──────── The data
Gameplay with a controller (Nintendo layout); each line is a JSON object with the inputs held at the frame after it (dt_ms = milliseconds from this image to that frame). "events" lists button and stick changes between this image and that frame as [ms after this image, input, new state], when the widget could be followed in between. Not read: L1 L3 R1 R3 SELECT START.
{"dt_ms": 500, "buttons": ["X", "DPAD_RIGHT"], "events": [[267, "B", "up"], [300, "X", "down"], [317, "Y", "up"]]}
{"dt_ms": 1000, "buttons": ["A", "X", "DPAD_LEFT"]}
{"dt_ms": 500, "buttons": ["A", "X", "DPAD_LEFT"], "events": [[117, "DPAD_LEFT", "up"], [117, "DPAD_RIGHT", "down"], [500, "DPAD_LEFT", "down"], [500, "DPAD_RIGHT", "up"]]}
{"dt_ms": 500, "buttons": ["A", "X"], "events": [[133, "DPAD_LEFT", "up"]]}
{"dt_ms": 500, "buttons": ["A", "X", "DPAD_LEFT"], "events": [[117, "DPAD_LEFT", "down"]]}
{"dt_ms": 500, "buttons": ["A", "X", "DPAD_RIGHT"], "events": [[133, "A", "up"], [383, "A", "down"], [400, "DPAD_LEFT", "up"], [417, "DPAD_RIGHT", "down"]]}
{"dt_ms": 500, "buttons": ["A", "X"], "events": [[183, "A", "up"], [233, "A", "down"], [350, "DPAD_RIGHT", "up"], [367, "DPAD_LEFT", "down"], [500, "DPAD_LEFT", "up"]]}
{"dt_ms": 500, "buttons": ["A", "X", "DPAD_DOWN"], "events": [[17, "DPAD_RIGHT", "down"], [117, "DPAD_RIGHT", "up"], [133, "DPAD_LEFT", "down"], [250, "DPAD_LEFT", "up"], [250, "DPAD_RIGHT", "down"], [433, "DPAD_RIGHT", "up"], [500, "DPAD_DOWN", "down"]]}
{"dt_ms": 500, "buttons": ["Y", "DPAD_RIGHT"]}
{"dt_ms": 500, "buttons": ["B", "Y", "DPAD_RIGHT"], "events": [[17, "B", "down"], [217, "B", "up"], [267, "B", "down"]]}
────────────────
Aim of the task ::
Restate all entries above verbatim.

Written reply ::
Gameplay with a controller (Nintendo layout); each line is a JSON object with the inputs held at the frame after it (dt_ms = milliseconds from this image to that frame). "events" lists button and stick changes between this image and that frame as [ms after this image, input, new state], when the widget could be followed in between. Not read: L1 L3 R1 R3 SELECT START.
{"dt_ms": 500, "buttons": ["X", "DPAD_RIGHT"], "events": [[267, "B", "up"], [300, "X", "down"], [317, "Y", "up"]]}
{"dt_ms": 1000, "buttons": ["A", "X", "DPAD_LEFT"]}
{"dt_ms": 500, "buttons": ["A", "X", "DPAD_LEFT"], "events": [[117, "DPAD_LEFT", "up"], [117, "DPAD_RIGHT", "down"], [500, "DPAD_LEFT", "down"], [500, "DPAD_RIGHT", "up"]]}
{"dt_ms": 500, "buttons": ["A", "X"], "events": [[133, "DPAD_LEFT", "up"]]}
{"dt_ms": 500, "buttons": ["A", "X", "DPAD_LEFT"], "events": [[117, "DPAD_LEFT", "down"]]}
{"dt_ms": 500, "buttons": ["A", "X", "DPAD_RIGHT"], "events": [[133, "A", "up"], [383, "A", "down"], [400, "DPAD_LEFT", "up"], [417, "DPAD_RIGHT", "down"]]}
{"dt_ms": 500, "buttons": ["A", "X"], "events": [[183, "A", "up"], [233, "A", "down"], [350, "DPAD_RIGHT", "up"], [367, "DPAD_LEFT", "down"], [500, "DPAD_LEFT", "up"]]}
{"dt_ms": 500, "buttons": ["A", "X", "DPAD_DOWN"], "events": [[17, "DPAD_RIGHT", "down"], [117, "DPAD_RIGHT", "up"], [133, "DPAD_LEFT", "down"], [250, "DPAD_LEFT", "up"], [250, "DPAD_RIGHT", "down"], [433, "DPAD_RIGHT", "up"], [500, "DPAD_DOWN", "down"]]}
{"dt_ms": 500, "buttons": ["Y", "DPAD_RIGHT"]}
{"dt_ms": 500, "buttons": ["B", "Y", "DPAD_RIGHT"], "events": [[17, "B", "down"], [217, "B", "up"], [267, "B", "down"]]}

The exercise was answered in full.